Lidstrom's career started playing along side Steve Yzerman, Igor Larionov and Sergei Fedorov and now he plays next to Pavel Datsyuk, Henrik Zetterberg and Johan Franzen. He is the bridge between the generations that has kept Detroit’s amazing run of success going.
He is on the short list of greatest defenders to ever lace up a pair of skates. He has won seven Norris trophies and a Conn Smythe Trophy.
Even at 41-years-old, he is still playing at a phenomenally high level. Fans have worried going into the past several offseasons that he would retire, but thankfully he keeps coming back. The way he plays he can play for several more years.
3. Mickey Redmond
Quick, who was the first Red Wing to score 50 goals in a season? Most would assume Gordie Howe, but that would be wrong.
Redmond would be only the seventh player to top 50 goals in 1972-73 and the first Red Wing. The following season he became only the third player to hit that number in back to back seasons.
He only played three full seasons with Detroit but proved to be a top scorer with 42, 52 and 51 goals. He played parts of three other seasons with the team but a severe back injury greatly limited him. Prior to the injury, he was well over a point a game player while in Detroit. He was forced to retire at age 28.
Redmond’s story doesn’t end there, he would eventually return to the team as an announcer. Mickey is known for his Mickeyisms. These colorful sayings bring something special to his broadcast and fans love them. Beyond the sayings, he has a way of calling a game so that a new fan is not lost nor is a seasoned fan bored.
While his playing career his short, his time in the booth calling the games for the Red Wings have made him a fan favorite.
2. Gordie Howe
Gordie Howe is known as Mr. Hockey. He is known for his many tremendous years playing for Detroit. When he retired he owned just about every major scoring category in the league.
His accomplishments are beyond impressive:
–Four Stanley Cups
–Six Art Ross Trophy
–Six Hart Trophy
–23 time All Star
He has such a long career in Detroit and was productive into his 40’s. He had 103 points in a season when he was 40. When he retired he put the scoring records so far ahead of his contemporaries.

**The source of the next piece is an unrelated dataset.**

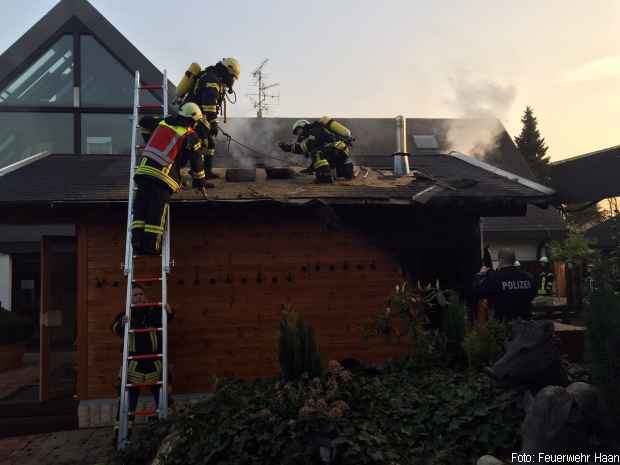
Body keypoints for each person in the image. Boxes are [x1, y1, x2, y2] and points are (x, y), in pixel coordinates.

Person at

Howe has remained active with the Wings in his retirement. He has not played for the team since his 1970-71 retirement, yet fans young and old know of the legend of Howe. He received many standing ovations when he attends a Wings game.
1. Steve Yzerman
Yzerman will forever be known as the Captain. He is the longest-serving captain in sports history.
Prior to the team drafting him, the Red Wings had fallen on hard times. Gone were the dominating years of the Production line with Howe, Abel and Lindsay. The team went through the 70’s known as the Dead Wings for their play.
That started to change when Yzerman came to town. A quick skater, great puck handler and easy scorer he took the league by storm. Only two other players have scored more in a season then his 155 point effort in 1988-89. He helped to raise the Wings out of their funk to make them a legitimate team again.
By the time he retired, Yzerman had led the team to three Stanly Cup titles, how he did that is what will forever endear him to this city.
Never a loud, brash person, he led by example. When new coach Scotty Bowman came to town, he wanted to greatly alter Yzerman’s game as he wanted him to focus just as much on defense as he did offense. Most players would fight such a change.
Yzerman embraced the change, and while his offensive stats suffered, the team did better. It takes someone special to be the star and captain, yet to take on a different role and allow others to shine. He would go on to be one of the best two-way players in the game and won a Selke Trophy in 2000.
He had this unstoppable spirit. Later in his career he suffered knee and eye injuries that would have made most players retire. He kept coming back, kept leading his team and kept winning.